It supports wealth, privilege and power. Its August 2 editorial headlined "Manana Bankers" showed it.
It asked "(h)ow bad do conditions have to get before" central bankers intervene. It's mindless of the ocean of easy money they created irresponsibly. It went to bankers, not economic growth.
They used it for speculation and greater consolidation. They stole public funds for their own benefit.
The Times wants more of a bad thing repeated. Failure "means trouble for everyone," it said. What are they waiting for, it asked?
Instead of explaining what's wrong and how to fix things, The Times endorses what helps bankers most. Let ordinary people eat cake....if they can afford it.
A Final Comment
The July US jobs report beat expectations. At the same time, it woefully underwhelmed. The headline U-3 number was 163,000. Report details were soft.
The private payroll diffusion index fell for the second straight month. At 56.4, it's down from 56.8 in June and 61.3 in May. Despite last month's headline number beating June's, breadth was lower in July.
Hours worked were flat. Up 0.1%, average hourly earnings barely budged. Work-based income gained the same meager amount. In real terms, wages contracted.
Hourly earnings year-over-year fell from 2% in June to 1.7% in July. The comparable weekly pace dropped from 2.3% to 2%.
Incomes are declining. Jobs created are poor ones. They're mostly low pay/low benefit part-time or temp ones.
Economic uncertainty prompted greater savings. The opposite effect is less spending. In real terms, it's negative.
U-3 unemployment rose from 8.2% to 8.3%. U-6 stands at 15%. Real unemployment as calculated in the 1980s approaches 23%. It adds uncounted long-term (one year or more) discouraged workers U-6 figures ignores.

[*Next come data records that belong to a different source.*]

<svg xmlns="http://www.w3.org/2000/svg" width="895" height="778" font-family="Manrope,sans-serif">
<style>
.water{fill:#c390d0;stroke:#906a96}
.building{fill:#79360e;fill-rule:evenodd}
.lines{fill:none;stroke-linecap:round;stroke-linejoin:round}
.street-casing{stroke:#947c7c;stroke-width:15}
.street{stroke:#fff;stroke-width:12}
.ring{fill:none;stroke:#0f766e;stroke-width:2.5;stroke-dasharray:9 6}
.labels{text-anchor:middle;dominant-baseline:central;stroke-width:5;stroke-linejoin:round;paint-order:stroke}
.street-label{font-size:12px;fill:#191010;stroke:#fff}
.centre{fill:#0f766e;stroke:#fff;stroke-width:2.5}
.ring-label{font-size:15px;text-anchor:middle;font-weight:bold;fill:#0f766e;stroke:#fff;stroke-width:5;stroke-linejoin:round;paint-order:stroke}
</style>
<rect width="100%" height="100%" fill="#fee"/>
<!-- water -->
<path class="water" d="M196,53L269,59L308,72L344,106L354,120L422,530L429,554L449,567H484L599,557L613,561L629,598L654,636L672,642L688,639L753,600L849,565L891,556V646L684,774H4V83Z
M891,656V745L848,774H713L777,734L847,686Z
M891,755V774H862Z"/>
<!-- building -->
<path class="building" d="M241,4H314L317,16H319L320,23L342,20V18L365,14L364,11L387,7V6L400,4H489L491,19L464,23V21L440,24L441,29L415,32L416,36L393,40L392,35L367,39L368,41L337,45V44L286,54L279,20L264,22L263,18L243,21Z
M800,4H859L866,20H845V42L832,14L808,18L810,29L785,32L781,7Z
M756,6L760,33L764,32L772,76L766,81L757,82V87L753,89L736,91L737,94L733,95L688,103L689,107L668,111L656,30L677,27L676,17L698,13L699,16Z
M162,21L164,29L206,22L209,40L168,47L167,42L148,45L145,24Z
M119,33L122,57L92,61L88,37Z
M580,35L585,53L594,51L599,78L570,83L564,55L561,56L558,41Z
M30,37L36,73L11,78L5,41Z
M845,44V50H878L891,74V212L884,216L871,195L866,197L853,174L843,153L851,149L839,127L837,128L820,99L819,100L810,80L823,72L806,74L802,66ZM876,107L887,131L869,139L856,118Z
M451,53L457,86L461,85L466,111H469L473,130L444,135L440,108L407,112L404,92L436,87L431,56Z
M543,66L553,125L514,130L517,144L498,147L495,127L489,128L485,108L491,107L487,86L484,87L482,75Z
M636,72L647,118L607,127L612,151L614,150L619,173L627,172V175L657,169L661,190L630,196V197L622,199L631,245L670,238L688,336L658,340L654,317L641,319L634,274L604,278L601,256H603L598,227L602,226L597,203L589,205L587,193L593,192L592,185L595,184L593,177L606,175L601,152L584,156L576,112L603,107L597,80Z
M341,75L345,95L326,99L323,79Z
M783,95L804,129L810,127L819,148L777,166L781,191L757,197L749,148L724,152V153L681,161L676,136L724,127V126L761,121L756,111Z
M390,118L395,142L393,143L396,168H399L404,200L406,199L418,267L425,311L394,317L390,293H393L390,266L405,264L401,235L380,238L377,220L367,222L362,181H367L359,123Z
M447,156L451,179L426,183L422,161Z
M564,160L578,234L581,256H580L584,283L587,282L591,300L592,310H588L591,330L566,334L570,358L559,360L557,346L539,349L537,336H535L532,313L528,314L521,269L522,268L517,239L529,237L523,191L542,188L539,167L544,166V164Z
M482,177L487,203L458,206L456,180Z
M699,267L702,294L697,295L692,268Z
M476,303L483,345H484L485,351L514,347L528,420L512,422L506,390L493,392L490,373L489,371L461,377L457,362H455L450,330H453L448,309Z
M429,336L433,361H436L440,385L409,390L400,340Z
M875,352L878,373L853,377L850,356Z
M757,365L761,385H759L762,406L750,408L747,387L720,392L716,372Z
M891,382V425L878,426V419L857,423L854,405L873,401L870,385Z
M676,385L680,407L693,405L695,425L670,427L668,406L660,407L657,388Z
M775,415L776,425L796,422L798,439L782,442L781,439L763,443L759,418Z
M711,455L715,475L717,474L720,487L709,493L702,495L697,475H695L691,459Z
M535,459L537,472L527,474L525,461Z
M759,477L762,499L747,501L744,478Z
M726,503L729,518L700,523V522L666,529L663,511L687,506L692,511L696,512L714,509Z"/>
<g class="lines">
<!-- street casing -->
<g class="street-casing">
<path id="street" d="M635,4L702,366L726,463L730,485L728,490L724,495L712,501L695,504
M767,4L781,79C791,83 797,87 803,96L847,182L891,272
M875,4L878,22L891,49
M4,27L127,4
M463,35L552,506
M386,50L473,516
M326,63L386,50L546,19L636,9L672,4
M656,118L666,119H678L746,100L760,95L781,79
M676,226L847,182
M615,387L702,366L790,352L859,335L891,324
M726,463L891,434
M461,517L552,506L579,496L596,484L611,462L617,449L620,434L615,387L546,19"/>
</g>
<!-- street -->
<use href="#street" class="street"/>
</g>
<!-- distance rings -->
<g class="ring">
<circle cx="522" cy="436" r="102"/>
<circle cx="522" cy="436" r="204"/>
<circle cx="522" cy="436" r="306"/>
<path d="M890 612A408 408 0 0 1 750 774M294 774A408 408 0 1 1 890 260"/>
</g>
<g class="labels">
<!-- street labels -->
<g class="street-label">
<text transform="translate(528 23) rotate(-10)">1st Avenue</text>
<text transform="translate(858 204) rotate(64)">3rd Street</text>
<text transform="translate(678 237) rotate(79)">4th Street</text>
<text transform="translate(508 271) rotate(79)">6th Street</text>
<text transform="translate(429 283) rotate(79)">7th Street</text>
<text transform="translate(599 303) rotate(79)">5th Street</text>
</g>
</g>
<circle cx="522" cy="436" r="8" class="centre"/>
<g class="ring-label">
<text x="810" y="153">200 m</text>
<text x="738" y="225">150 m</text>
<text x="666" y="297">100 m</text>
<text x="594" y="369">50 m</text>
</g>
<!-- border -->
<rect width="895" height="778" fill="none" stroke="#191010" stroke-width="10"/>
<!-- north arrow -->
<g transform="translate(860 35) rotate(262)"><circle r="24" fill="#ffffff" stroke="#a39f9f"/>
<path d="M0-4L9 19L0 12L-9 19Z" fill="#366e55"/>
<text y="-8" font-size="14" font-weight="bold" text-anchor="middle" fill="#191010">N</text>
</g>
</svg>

Without fictitious birth/death ratio over-counting, U-3 gained 120,000 jobs or less. The broader Household Survey was dreadful. It fell 195,000.
Virtually all jobs lost were full-time. They dropped 228,000. They're down for three of the past four months. The employment rate dropped from 58.6% in June to 58.4%. Labor force participation fell from 63.8% in June to 63.7%.
Small downward revisions showed May and June combined created 12,000 fewer jobs.